A huge general strike against austerity rocked Portugal on Wednesday of last week. Millions of workers took part in the action, which was organised by the CGTP-IN and UGT union federations.
It was only the second general strike involving both federations since the revolution against the fascist regime in 1974.
About 80 percent of workers took part in the strike, with the capital Lisbon brought to a standstill.
The strike hit transport, health, education, the councils, mail services and telecommunications.
The Portuguese people want to give a red card to the minority Socialist Party government of Jose Socrates.
It is following neoliberal policies with the support of the right wing Social Democratic Party.
People oppose the EU’s policies, which bailed out the banks and the financial sector at the expense of people and workers.
The radical Left Bloc party and the Communist Party voted against the 2011 budget, which cuts public sector wages by 5 percent, freezes pensions and raises VAT from 21 to 23 percent.
Jorge Costa of the Left Bloc told Socialist Worker, “Three million people on strike is a big no to the Socialist government, their right wing partners, the EU and the IMF.
“The general strike showed that the austerity consensus that bankers and bosses are trying to build is not working.
“Mass struggles are to come. They have to be on a European-wide basis.”
Portugal is experiencing the worst crisis in living memory. About 600,000 Portuguese aged over 65 are malnourished or suffer outright hunger. Only half of the unemployed receive any money from the state. And more cuts are coming.
Some schools are thinking about opening at the weekend and during holidays to serve meals to students, knowing that this is the only full meal that they have.
The same government that calls for sacrifices from the people allows larger companies to pay dividends to shareholders before the end of 2010 so that they are not taxed by the increase imposed by the 2011 budget.

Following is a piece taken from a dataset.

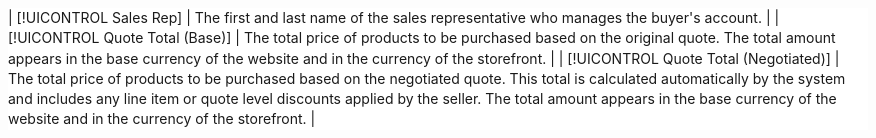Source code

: | [!UICONTROL Sales Rep]                | The first and last name of the sales representative who manages the buyer's account.                                                                                                                                                                                                                                                                                                                                                                                                                                                                                                                                                                                                                                                                                                                                                                                                                                                                                                                                                                                                                                                                                                                                                                                                                                                                                                                                                                                                                                                                                                                                                                                                                                               |
| [!UICONTROL Quote Total (Base)]       | The total price of products to be purchased based on the original quote. The total amount appears in the base currency of the website and in the currency of the storefront.                                                                                                                                                                                                                                                                                                                                                                                                                                                                                                                                                                                                                                                                                                                                                                                                                                                                                                                                                                                                                                                                                                                                                                                                                                                                                                                                                                                                                                                                                                                                                       |
| [!UICONTROL Quote Total (Negotiated)] | The total price of products to be purchased based on the negotiated quote. This total is calculated automatically by the system and includes any line item or quote level discounts applied by the seller. The total amount appears in the base currency of the website and in the currency of the storefront.                                                                                                                                                                                                                                                                                                                                                                                                                                                                                                                                                                                                                                                                                                                                                                                                                                                                                                                                                                                                                                                                                                                                                                                                                                                                                                                                                                                                                     |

The leaders of the unions said that this is just the beginning of the fight against this attack on workers, with more concerted action planned by the two unions.
The state attacked some pickets with one of the more serious incidents taking place at 5am at the central post office in Lisbon.
Police charged the picket line using pepper gas.
Unfortunately, the unions did not organise a demonstration to show the power of the movement, though people gathered in Rossio Square in central Lisbon.